Eating from the garden has been amazing this year also.  Pretty much at every meal we are eating something from the garden.  I am thinking we will see a big difference in our food bill this month. We still have a lot of things that are not out yet also.  It is hard to believe that it is July now.  It just hasn’t been very warm this year yet.  You are probably getting sick of hearing me talk about the weather.  It is interesting to me how much weather plays a part in our life.  Weather plays a bigger part in our life than money does now.  If the weather is good, we get food.  If the weather is bad, all the money we spent on seed, tools and farm stuff, is wasted.  Weather, more important than money.  Wouldn’t you want to live in this world?  Of course, weather is also highly unpredictable… Still, it is the world I would rather live in.   Since it sprinkled last night, Jack did get out more corn and squash.  I am super excited about one variety of squash we have out.  The squash is supposed to get to 80 pounds.  When I think about how much food that is, well, I think about eating squash and sweet potatoes all winter long.  Oh all the soups.  We have a lot of volunteer tomatoes and potatoes popping up in old garden beds also.  We are letting them go for now.  The potatoes that we put in this year are not doing well at all.  That is very disappointing for me as I was looking forward to all the potatoes.  

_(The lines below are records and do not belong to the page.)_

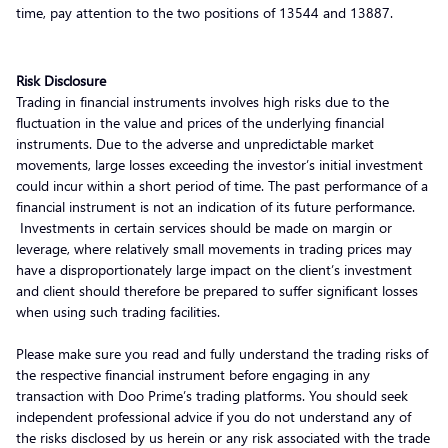
time, pay attention to the two positions of 13544 and 13887.
Risk Disclosure
Trading in financial instruments involves high risks due to the
fluctuation in the value and prices of the underlying financial
instruments. Due to the adverse and unpredictable market
movements, large losses exceeding the investor’s initial investment
could incur within a short period of time. The past performance of a
financial instrument is not an indication of its future performance.
Investments in certain services should be made on margin or
leverage, where relatively small movements in trading prices may
have a disproportionately large impact on the client’s investment
and client should therefore be prepared to suffer significant losses
when using such trading facilities.
Please make sure you read and fully understand the trading risks of
the respective financial instrument before engaging in any
transaction with Doo Prime’s trading platforms. You should seek
independent professional advice if you do not understand any of
the risks disclosed by us herein or any risk associated with the trade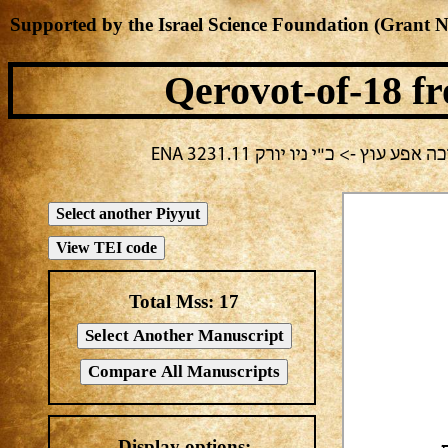
Supported by the Israel Science Foundation (Grant 
Qerovot-of-18
fr
בחירה נוכחית: תשעה באב -> אלע
Total Mss:
17
Display options: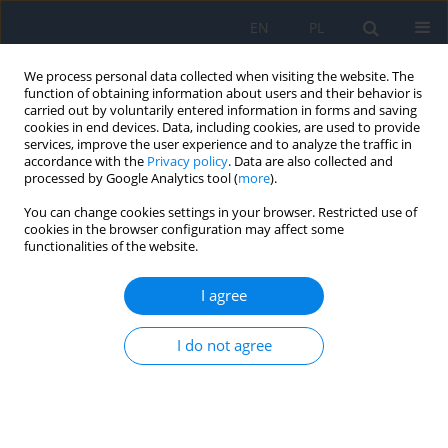
EN
PL
We process personal data collected when visiting the website. The
function of obtaining information about users and their behavior is
carried out by voluntarily entered information in forms and saving
cookies in end devices. Data, including cookies, are used to provide
services, improve the user experience and to analyze the traffic in
accordance with the
Privacy policy
. Data are also collected and
processed by Google Analytics tool (
more
).
Author
Dagmara Nowak
You can change cookies settings in your browser. Restricted use of
cookies in the browser configuration may affect some
RESEARCH PAPER
functionalities of the website.
Clinical Characteristics of Choroidal Metastases
I agree
Bożena Romanowska-Dixon
,
Karolina Gerba-Górecka
,
Agnieszka
Nowak
,
Joanna Kowal
,
Magdalena Dębicka-Kumela
,
Dagmara Nowak
I do not agree
Ophthalmology 2024;27(3):11-14
DOI
:
https://doi.org/10.5114/oku/193828
Abstract
Article
(PDF)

Sometimes I don’t know where to end these.  Our life doesn’t have a closing point.  I can’t even sum up our week in an easy way.  So I am just going to end it like I started it.  The theme thought of the week.  Get off your ass and do something.  Change our world.  I can’t do it, you can’t do it, WE can do it.  Sometimes, when I get to blogging, I just get depressed and don’t want to blog.   Not that anything is going bad here on the farm, just depressed that this isn’t a more normal way of life.  Like there should be nothing special about what we are doing.  It makes me sad that we are minority.  I look forward to the day that we aren’t.  I look forward to the day when someone reads this blog and says, “Wait, there was a time when people didn’t grow their own food?”